▶ Problems:
1) Translate this sentence from the bogie frame passage into Spanish: "It is appreciated, however, that the connection between the transverse beam 203 and the respective longitudinal beam 202 can also be performed in any other suitable manner."
2) Write out the bogie frame passage word for word, starting with the words "[0072] The longitudinal" and stopping after "significant deflections.".

━━━ Page text

It is appreciated, however, that the connection between the
transverse beam 203 and the respective longitudinal beam 202 can
also be performed in any other suitable manner. Thus, any
connection with friction locking, form locking or bonding, or any
suitable combination thereof can be selected according to the load
situations to be expected at the bogie.
[0071] In other words, in the described configuration this yields
respective joints with three joining planes the surface normals of
which extend in the direction of all three major axes (x-, y-,
z-axis) of the bogie frame 201. The main loads during operation
(weight forces, braking and acceleration forces) are thus mostly
supported directly at contact surfaces of the longitudinal beams
202 and the transverse beam 203, so that a favorable load transfer
between the longitudinal beams 202 and the transverse beam 203 is
accomplished.
[0072] The longitudinal beams 202 are configured as identical
components made of grey cast iron (GGG40.3 or GJS-400-18U LT),
which significantly simplifies their fabrication, since only one
single basic shape needs to be manufactured. The division into
separate longitudinal beams 202 and the transverse beam 203
simplifies automated casting and improves its process reliability,
respectively, since the molten mass only has to flow along
substantially straight flow paths without having to pass through
significant deflections.

━━━━━━
━━━ Provided data

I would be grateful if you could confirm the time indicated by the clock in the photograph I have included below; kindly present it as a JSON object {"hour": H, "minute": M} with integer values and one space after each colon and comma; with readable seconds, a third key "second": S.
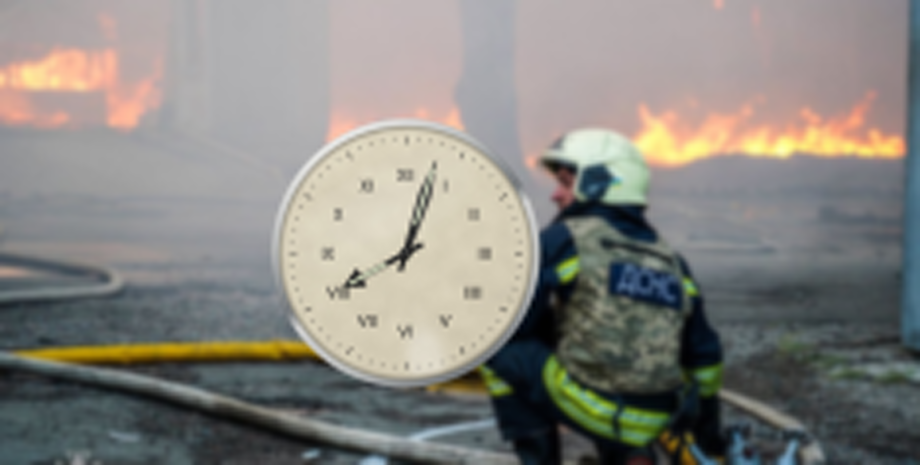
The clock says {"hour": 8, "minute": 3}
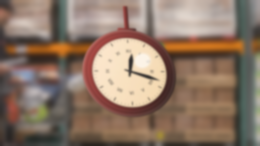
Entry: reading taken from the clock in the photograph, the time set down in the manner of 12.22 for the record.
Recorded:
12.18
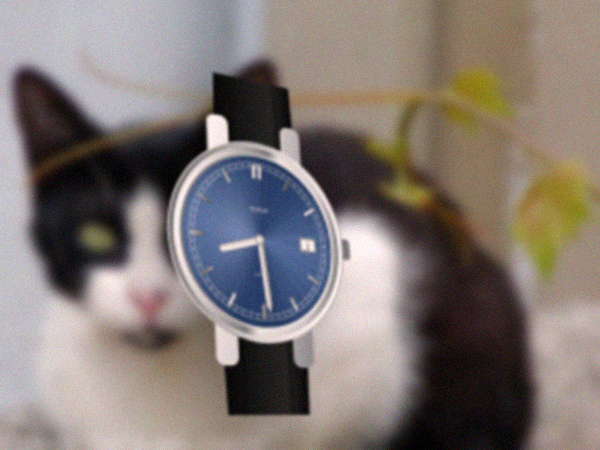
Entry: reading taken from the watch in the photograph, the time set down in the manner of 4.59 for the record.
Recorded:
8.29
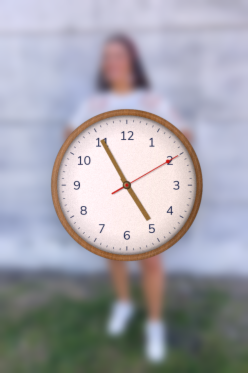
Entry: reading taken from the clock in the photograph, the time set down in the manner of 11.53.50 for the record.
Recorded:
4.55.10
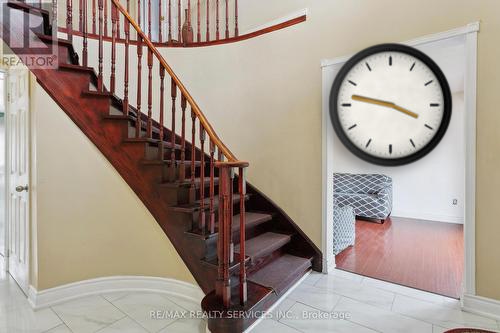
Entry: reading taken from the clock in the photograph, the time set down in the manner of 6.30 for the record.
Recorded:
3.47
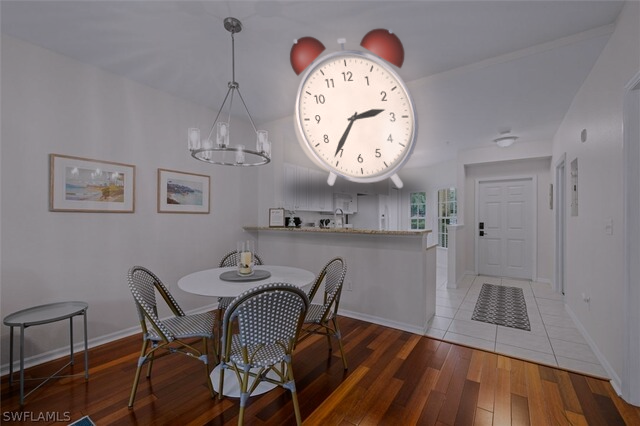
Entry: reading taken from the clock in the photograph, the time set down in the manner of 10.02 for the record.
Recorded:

━━━━━━

▶ Set of answers:
1) Se entiende, no obstante, que la unión entre la viga transversal 203 y la respectiva viga longitudinal 202 también puede realizarse de cualquier otra manera adecuada.

2)
[0072] The longitudinal beams 202 are configured as identical
components made of grey cast iron (GGG40.3 or GJS-400-18U LT),
which significantly simplifies their fabrication, since only one
single basic shape needs to be manufactured. The division into
separate longitudinal beams 202 and the transverse beam 203
simplifies automated casting and improves its process reliability,
respectively, since the molten mass only has to flow along
substantially straight flow paths without having to pass through
significant deflections.